San Francisco Market holds opening of new building

On Oct. 22, the San Francisco Wholesale Produce Market marked what is being called the first phase of an expansion project with the opening of a brand new 85,000-square-foot state-of-the-art produce and food distribution facility.

The warehouse and office structure, which sits on 3.4-acre site on Rankin Street adjacent to the 50-year-old market, will house several companies including a distribution center for a well-known regional supermarket chain.SFmarket1Former San Francisco Supervisor Sophie Maxwell, current Supervisor Malia Cohen and San Francisco Mayor Ed Lee join the San Francisco Wholesale Produce Market board of directors Chairman Larry Brucia in dedicating the new building.

Mollie Stone's Markets Central Distribution Center will house purchasing and distribution functions for all nine Mollie Stone's Markets. The interior is currently being built out to the supermarket's specs but will include extensive refrigerated storage for fresh fruits and vegetables. The chain will occupy about 25,000 square feet of the building and is expecting to be open for business in the spring of 2015.

Michael Janis, general manager of the market, said negotiations with two or three other potential tenants were currently underway and he expected to make an announcement with regard to that within several weeks.
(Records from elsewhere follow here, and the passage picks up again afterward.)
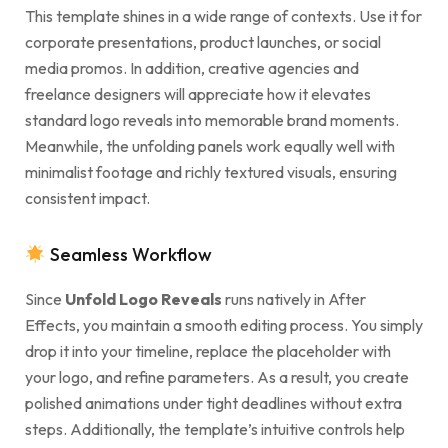
This template shines in a wide range of contexts. Use it for
corporate presentations, product launches, or social
media promos. In addition, creative agencies and
freelance designers will appreciate how it elevates
standard logo reveals into memorable brand moments.
Meanwhile, the unfolding panels work equally well with
minimalist footage and richly textured visuals, ensuring
consistent impact.
Seamless Workflow
Since
Unfold Logo Reveals
runs natively in After
Effects, you maintain a smooth editing process. You simply
drop it into your timeline, replace the placeholder with
your logo, and refine parameters. As a result, you create
polished animations under tight deadlines without extra
steps. Additionally, the template’s intuitive controls help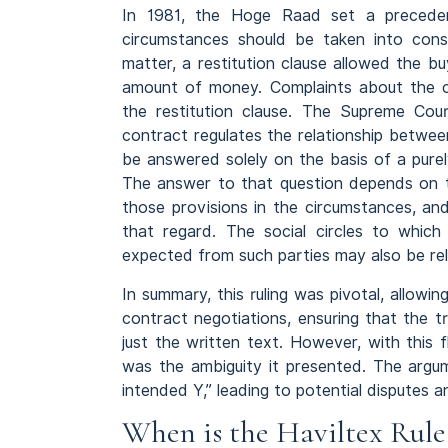
In 1981, the Hoge Raad set a precedent
circumstances should be taken into con
matter, a restitution clause allowed the bu
amount of money. Complaints about the cou
the restitution clause. The Supreme Cou
contract regulates the relationship betwee
be answered solely on the basis of a purely
The answer to that question depends on t
those provisions in the circumstances, a
that regard. The social circles to whic
expected from such parties may also be re
In summary, this ruling was pivotal, allowin
contract negotiations, ensuring that the 
just the written text. However, with this 
was the ambiguity it presented. The argu
intended Y,” leading to potential disputes an
When is the Haviltex Rul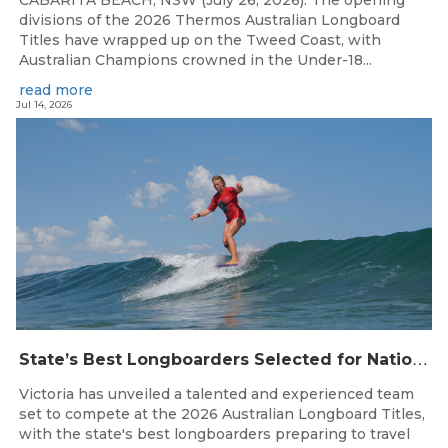
divisions of the 2026 Thermos Australian Longboard
Titles have wrapped up on the Tweed Coast, with
Australian Champions crowned in the Under-18...
read more
Jul 14, 2026
S
tate’s Best Longboarders Selected for National Championship Campaign
Victoria has unveiled a talented and experienced team
set to compete at the 2026 Australian Longboard Titles,
with the state's best longboarders preparing to travel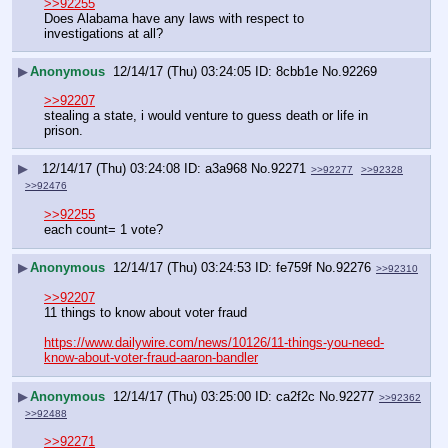
>>92255
Does Alabama have any laws with respect to 
investigations at all?
▶
Anonymous
12/14/17 (Thu) 03:24:05
8cbb1e
No.
92269
>>92207
stealing a state, i would venture to guess death or life in 
prison.
▶
12/14/17 (Thu) 03:24:08
a3a968
No.
92271
>>92277
>>92328
>>92476
>>92255
each count= 1 vote?
▶
Anonymous
12/14/17 (Thu) 03:24:53
fe759f
No.
92276
>>92310
>>92207
11 things to know about voter fraud
https://www.dailywire.com/news/10126/11-things-you-need-
know-about-voter-fraud-aaron-bandler
▶
Anonymous
12/14/17 (Thu) 03:25:00
ca2f2c
No.
92277
>>92362
>>92488
>>92271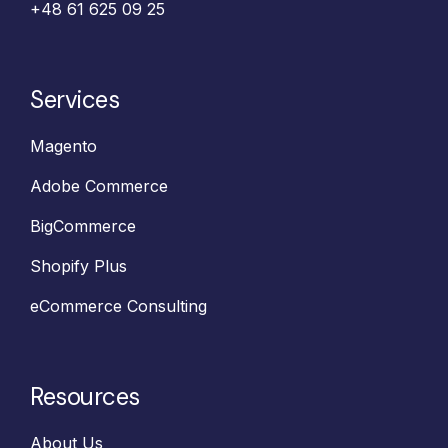
+48 61 625 09 25‬
Services
Magento
Adobe Commerce
BigCommerce
Shopify Plus
eCommerce Consulting
Resources
About Us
Janis said the completion of phase one in the reinvestment project is tangible proof of the continuing vitality of the San Francisco Wholesale Produce Market. About a decade ago, a similar expansion occurred and 18 months ago the market signed a new 60-year lease with the city of San Francisco, which owns the property.

The San Francisco Wholesale Produce Market is comprised of 30 independent merchant businesses, united at one distribution center.

The market has a long history with the city of San Francisco. Many of the market's merchants sold fresh produce along the Embarcadero for many years before redevelopment in 1963 moved the market to its current location in the Bayview Hunters Point neighborhood.

When the new lease was signed in 2013, it was accompanied with a multi-year, $96 million reinvestment project to upgrade and expand the facilities and position the market for future success. The addition of this building on Rankin Street is part of the first phase of the project and expands the market considerably in both size and in capacity for merchant businesses.

In addition, Janis said several tenants have seen their individual spaces expanded or relocated in the past 18 months to accommodate their own growth.

He said the next phase of the project is currently under consideration as the market board discusses its needs and prioritizes them. On the agenda are a number of capital improvements to the core infrastructure, such as redevelopment of the market's four central warehouses; a new front office and operations center; an enhanced and re-routed traffic pattern around the market; and a new entry point to provide a "front door" for customers and visitors making it more conducive to visit the market.

Janis said judging by the expanding needs of current merchants, business is thriving. He said it is a challenge to "find the space we need now for the existing tenants."